I laud the authors for their restraint. In the second sentence of the conclusion, they call for “further exploration of this technology in clinical settings.” They then call for randomized controlled trials. There were no causal inferences, no excessive spin. The authors also wrote an extensive, fair and candid limitations section.
I’d also defend the choice of the surrogate marker of doctors from Reddit. This is the first pitch in the first inning. A year ago, almost no one could have imagined Chatbot.
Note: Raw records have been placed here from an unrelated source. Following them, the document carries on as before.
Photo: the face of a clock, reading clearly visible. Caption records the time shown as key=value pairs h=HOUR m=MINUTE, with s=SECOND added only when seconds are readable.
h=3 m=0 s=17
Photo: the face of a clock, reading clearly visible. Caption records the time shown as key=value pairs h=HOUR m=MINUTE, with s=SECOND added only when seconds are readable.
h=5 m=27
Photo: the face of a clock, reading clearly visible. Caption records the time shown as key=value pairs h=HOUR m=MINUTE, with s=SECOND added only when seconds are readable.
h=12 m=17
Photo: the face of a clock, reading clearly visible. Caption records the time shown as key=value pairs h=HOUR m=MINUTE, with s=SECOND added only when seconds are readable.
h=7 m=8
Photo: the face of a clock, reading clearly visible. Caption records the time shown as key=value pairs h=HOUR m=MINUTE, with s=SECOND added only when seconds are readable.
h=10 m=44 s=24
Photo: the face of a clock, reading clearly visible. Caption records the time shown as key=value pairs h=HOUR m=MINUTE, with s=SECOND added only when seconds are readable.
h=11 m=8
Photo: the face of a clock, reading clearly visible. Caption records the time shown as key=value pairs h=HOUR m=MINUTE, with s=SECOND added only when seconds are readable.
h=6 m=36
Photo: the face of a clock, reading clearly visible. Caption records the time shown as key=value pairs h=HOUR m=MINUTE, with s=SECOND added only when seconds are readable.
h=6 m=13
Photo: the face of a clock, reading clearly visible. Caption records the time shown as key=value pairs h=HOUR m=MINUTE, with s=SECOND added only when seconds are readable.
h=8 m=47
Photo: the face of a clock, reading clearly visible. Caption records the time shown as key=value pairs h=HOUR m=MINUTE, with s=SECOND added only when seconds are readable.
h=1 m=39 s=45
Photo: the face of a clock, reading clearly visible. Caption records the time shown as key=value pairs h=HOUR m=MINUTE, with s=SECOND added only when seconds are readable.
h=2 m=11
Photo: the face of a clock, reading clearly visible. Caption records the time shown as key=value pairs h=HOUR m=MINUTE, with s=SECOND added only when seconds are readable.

Privacy concerns precluded use of actual patient data.
Lead author John Ayers also noted that doctors on Reddit are answering voluntarily and publicly, which creates a game of reputation. (Also, it’s not as if the current medical literature isn’t full of low-value surrogate markers--HbA1c, BNP, ejection fraction, and heart failure hospitalizations.)
The comparison here is not Chatbot vs in-person care from someone’s private doctor but to online responses from a partitioner that faces a daily deluge of patient requests. I am a specialist and spend increasing amounts of my time on patient messages. A primary care clinician surely faces manyfold more than I do.
Look at the responses in the paper. Yes, they are wordy, but this is from an earlier version of Chatbot. Future iterations will improve in accuracy and succinctness.
Another line of criticism, easily rebutted, is the notion that a doctor who has a relationship with a patient would be better able to answer these questions than any Chatbot.
While that may be true in theory, in practice, in 2023, I would argue that scant few people have relationships with their primary care clinician. And deterioration of patient-doctor relationships are on a steep decline. Exhibit A: the rise in walk-in clinics.
I, too, wish the authors wrote this as a subjective review rather than a scientific paper. Recht is right, there was no need for confidence intervals or p-values. But this does not diminish the significance of the observations. It doesn’t matter if the Chatbot responses were statistically significantly better. Even if the Chatbot got close it would be worthy of further study.
I stand by my contention that this is an inflection point. Chatbots can pass medical exams. Chatbots do not fatigue; they do not get annoyed; they can scan wordy requests, and answer at all hours. And they draw from the vastness of knowledge on the Internet.
When we were writing chart notes in pen, sending letters via slow-mail, putting nickels into machines to copy journal articles, we could not have imagined the world of email, electronic health records, computers-in-our-pockets and instant communication with a global audience.
We had no idea that one day soon we would be able to look up facts in seconds and learn to do procedures from YouTube videos.
This is the frame with which I see large language models. The concern is not whether doctors will be replaced with AI, but how best to use this new tool to help people.